Assisted versus Unassisted Reading

Pedagogy and things related to education generally fascinate me. I love teaching. One of the related areas that holds a special place in my heart is second language acquisition. After all, I've spent a lot of my spare time studying Greek and Latin. I've been listening to podcasts, reading books, watching videos, and perusing blogs on second language acquisition for years. Now I'm going to be more structured (at some point, I need to discuss Obsidian, which has been at the center of all my note-taking for years) and purposeful about how I study language acquisition.

I'm going to start talking about something that I've learned or found interesting, starting with a video that I posted yesterday on Webb and Chang's study entitled Vocabulary Learning through Assisted and Unassisted Repeated Reading.

The big question, "Should you use audio when listening to foreign language materials?" is answered with a qualified but generally positive yes. But also, reading through the paper reminds me (not that I needed it) that we need more early and intermediate level-appropriate materials for Latin and (especially) Greek.

Classics Kit

Defining whether something is level-appropriate is impossible unless you know what somebody actually knows. This must be a difficulty for teachers who hold classes on special books or topics in Latin and Greek. I would imagine many of the people in these classes are people the teachers haven't seen before, and so would have no information on their background. But even if they did, "level-appropriate" would be hard to quantify.

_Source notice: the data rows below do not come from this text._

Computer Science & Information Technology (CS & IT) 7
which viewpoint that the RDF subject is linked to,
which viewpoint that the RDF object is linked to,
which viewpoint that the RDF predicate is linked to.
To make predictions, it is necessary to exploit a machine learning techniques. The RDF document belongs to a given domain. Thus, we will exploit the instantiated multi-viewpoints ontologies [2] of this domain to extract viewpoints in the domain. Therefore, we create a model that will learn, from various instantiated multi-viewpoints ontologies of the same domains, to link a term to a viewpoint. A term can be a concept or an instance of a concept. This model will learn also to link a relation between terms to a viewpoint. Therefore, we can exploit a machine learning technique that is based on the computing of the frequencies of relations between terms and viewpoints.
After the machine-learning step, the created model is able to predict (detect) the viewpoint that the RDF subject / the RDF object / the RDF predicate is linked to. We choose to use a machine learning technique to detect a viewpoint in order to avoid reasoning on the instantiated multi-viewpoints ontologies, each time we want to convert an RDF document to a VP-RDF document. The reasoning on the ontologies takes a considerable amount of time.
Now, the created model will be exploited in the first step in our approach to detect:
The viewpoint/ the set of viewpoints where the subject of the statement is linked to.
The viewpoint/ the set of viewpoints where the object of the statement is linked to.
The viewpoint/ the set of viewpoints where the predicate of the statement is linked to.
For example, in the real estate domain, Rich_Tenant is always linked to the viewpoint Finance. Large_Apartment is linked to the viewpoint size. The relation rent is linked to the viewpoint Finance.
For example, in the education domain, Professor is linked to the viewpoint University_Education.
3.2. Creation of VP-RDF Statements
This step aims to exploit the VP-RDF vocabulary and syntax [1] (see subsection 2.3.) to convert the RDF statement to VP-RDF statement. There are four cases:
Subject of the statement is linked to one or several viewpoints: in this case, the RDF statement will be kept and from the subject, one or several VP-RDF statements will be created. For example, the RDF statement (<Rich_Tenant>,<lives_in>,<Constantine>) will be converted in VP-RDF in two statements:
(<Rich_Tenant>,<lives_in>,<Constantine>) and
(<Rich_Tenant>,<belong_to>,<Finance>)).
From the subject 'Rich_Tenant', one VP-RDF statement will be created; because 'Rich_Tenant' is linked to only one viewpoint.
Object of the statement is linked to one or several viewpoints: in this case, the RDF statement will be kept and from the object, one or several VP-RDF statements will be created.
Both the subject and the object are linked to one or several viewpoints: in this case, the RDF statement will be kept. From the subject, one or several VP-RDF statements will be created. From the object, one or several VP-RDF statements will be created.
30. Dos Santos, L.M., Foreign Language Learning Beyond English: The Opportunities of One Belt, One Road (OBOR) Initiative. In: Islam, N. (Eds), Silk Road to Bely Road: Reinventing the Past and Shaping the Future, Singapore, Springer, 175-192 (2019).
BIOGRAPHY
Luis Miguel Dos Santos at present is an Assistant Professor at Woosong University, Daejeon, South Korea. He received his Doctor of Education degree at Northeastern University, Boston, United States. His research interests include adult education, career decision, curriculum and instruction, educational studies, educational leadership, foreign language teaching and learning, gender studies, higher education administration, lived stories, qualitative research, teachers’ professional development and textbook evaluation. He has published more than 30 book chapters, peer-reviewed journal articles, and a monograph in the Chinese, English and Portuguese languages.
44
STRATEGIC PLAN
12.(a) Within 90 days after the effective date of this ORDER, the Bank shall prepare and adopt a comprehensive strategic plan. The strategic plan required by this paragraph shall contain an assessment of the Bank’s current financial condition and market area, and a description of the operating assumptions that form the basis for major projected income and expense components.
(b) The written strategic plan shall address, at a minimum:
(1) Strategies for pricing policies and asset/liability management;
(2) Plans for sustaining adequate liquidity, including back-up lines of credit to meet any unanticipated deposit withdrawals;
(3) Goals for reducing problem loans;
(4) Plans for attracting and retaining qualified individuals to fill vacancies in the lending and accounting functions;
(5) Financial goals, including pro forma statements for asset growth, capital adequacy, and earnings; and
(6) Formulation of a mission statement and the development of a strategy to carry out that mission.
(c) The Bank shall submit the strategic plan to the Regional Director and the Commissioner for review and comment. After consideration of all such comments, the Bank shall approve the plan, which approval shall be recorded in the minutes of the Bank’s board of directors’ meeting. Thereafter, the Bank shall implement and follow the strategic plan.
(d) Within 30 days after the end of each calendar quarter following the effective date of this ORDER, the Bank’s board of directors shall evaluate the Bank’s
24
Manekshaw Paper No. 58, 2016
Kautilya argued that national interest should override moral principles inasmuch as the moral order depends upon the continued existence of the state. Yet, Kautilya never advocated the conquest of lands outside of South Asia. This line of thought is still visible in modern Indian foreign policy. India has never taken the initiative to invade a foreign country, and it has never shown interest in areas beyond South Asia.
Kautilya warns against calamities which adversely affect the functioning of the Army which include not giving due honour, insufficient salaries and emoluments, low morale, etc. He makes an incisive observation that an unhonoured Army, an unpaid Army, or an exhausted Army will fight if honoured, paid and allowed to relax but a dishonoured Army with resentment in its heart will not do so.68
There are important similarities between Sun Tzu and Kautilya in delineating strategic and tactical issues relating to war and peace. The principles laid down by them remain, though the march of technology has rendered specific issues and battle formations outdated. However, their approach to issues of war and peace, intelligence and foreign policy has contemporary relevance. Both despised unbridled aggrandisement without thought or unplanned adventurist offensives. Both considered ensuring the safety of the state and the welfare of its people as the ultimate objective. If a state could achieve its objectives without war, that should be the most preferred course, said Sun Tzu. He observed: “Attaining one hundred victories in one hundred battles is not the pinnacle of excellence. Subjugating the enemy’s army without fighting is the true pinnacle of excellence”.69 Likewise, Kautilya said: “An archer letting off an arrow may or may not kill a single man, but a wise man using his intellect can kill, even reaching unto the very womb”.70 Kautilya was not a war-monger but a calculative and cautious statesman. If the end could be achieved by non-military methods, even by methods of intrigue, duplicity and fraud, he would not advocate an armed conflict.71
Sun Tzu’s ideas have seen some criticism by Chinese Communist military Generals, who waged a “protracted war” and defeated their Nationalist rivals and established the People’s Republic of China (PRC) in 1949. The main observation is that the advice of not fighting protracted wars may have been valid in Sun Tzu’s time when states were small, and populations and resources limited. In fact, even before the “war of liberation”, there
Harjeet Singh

This quantification is theoretically easy if someone uses app or website regularly as a part of their foreign language learning. Given their behavior, it should be relatively easy to have a good idea of what they know and suggest level-appropriate materials to them.

This is something I would even want to know for myself. If I had an app that knew the vocabulary and syntax that I knew and also had access to a large corpus of annotated texts, I could actually know this.

Also, and I noted this in the video, Legentibus provides a superb assisted reading experience. If you are a learner of Latin, do yourself a favor and go check it out right now.

I wonder how they pair up their audio with the text. Is it a manual process or something they have a tool to help them? Does a tool like that already exist? If it doesn't, it wouldn't be all that hard to build. I have it as a feature in my Linear backlog already, and will revisit again later.